» The problem
Report all lines below with the word "north".

Dataset records:
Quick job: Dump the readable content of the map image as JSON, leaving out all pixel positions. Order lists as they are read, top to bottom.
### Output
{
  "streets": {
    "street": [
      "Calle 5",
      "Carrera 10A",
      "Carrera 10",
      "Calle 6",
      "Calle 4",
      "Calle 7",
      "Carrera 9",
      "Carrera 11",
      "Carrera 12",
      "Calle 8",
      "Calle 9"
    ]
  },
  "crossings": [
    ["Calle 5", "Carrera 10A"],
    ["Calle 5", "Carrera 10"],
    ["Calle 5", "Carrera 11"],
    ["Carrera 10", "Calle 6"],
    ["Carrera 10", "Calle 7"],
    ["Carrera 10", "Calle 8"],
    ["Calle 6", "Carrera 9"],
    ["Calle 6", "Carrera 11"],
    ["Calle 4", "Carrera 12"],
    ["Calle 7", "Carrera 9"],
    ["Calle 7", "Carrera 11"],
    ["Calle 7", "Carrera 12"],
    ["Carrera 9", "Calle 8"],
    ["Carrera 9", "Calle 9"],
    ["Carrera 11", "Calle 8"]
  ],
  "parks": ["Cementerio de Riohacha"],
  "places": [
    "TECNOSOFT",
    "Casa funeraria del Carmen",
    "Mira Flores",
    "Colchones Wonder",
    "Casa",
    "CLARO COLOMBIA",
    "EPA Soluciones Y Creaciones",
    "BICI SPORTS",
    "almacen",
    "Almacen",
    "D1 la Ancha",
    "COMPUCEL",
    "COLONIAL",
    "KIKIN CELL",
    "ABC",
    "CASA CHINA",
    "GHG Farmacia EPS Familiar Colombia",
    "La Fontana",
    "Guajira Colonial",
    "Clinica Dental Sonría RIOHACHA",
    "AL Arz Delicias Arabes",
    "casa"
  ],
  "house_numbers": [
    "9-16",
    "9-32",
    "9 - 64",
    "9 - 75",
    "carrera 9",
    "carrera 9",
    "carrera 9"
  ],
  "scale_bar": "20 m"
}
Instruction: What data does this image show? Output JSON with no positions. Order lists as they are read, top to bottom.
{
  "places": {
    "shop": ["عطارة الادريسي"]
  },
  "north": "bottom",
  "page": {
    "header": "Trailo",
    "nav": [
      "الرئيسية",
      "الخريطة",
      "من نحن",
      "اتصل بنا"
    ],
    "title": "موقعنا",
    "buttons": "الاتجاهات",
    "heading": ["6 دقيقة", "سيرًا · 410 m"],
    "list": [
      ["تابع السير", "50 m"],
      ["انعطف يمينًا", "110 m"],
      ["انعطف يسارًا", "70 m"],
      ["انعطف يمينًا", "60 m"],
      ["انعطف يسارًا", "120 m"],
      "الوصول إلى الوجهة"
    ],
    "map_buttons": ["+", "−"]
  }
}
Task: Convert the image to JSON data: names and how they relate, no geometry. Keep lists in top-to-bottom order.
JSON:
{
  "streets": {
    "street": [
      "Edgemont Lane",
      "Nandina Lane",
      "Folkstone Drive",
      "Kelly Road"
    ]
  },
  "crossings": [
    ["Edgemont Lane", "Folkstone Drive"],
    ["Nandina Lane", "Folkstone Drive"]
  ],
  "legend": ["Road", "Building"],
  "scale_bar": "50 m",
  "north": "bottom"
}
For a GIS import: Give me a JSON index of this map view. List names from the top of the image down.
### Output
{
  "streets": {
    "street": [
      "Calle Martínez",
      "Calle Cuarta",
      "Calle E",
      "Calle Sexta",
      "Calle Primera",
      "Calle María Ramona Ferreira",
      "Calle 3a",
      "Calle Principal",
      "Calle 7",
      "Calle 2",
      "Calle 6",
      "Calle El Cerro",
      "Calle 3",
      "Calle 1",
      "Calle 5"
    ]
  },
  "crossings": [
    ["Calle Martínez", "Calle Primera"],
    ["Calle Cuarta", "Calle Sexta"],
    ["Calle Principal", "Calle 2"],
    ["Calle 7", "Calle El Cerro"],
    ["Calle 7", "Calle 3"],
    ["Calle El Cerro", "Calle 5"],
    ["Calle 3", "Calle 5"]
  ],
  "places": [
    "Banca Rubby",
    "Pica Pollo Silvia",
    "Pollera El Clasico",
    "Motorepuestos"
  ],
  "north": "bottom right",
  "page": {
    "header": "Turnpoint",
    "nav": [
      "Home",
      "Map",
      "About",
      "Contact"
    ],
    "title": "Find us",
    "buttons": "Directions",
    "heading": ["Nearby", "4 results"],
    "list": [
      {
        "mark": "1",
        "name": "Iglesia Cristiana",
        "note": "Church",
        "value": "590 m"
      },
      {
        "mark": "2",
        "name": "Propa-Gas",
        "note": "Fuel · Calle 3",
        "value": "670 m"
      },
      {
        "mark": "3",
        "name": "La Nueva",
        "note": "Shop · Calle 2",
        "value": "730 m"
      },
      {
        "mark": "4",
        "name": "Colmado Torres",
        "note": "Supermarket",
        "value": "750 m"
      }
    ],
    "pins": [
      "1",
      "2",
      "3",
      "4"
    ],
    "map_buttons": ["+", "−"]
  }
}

» Task result
  "north": "bottom",
  "north": "bottom"
  "north": "bottom right",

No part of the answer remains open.